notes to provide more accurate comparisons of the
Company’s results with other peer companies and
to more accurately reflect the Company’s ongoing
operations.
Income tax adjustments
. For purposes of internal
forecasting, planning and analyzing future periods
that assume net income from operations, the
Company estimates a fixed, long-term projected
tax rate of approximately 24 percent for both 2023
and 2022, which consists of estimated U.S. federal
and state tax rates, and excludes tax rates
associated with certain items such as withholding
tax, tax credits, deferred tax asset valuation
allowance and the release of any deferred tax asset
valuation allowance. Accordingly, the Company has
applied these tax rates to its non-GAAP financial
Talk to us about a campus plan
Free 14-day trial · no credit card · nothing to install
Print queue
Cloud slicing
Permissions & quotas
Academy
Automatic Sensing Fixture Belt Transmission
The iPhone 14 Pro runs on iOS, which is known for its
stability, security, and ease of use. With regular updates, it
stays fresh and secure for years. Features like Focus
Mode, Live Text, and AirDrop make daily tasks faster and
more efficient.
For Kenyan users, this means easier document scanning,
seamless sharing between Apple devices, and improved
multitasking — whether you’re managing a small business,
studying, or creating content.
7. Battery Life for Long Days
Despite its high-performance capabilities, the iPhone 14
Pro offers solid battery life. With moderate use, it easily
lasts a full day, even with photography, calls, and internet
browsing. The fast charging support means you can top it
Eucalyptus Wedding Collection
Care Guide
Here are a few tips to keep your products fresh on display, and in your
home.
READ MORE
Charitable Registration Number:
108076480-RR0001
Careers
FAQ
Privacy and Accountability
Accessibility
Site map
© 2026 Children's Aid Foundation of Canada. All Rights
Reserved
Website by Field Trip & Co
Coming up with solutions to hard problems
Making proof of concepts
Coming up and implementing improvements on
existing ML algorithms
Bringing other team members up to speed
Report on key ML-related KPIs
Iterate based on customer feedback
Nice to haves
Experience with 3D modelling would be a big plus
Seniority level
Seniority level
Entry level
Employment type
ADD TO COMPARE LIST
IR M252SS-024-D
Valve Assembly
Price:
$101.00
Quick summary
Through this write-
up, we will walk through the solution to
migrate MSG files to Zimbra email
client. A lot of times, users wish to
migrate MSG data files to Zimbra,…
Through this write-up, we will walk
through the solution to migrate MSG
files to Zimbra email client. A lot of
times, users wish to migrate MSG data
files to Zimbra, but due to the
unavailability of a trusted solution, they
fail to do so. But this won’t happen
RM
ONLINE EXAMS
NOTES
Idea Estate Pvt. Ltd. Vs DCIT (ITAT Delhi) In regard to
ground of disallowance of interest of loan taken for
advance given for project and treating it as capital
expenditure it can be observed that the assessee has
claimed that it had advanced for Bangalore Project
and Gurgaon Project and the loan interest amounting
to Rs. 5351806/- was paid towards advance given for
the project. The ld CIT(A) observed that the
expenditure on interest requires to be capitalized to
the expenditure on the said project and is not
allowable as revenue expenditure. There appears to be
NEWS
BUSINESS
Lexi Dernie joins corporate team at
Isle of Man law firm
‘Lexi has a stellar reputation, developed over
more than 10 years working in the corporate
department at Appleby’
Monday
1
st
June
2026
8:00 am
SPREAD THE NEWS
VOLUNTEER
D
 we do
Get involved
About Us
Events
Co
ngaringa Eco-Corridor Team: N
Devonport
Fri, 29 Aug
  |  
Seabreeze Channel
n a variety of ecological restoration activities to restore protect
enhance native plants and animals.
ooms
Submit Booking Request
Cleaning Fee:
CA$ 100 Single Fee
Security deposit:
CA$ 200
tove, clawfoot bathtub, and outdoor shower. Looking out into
● ● ● ●
◆ **What is required**: Please render the entries as a numbered list, starting at their first line and ending after the line that contains "forecasting, planning and", with blank lines omitted.

◆ **Exercise result**:
1. notes to provide more accurate comparisons of the
2. Company’s results with other peer companies and
3. to more accurately reflect the Company’s ongoing
4. operations.
5. Income tax adjustments
6. . For purposes of internal
7. forecasting, planning and analyzing future periods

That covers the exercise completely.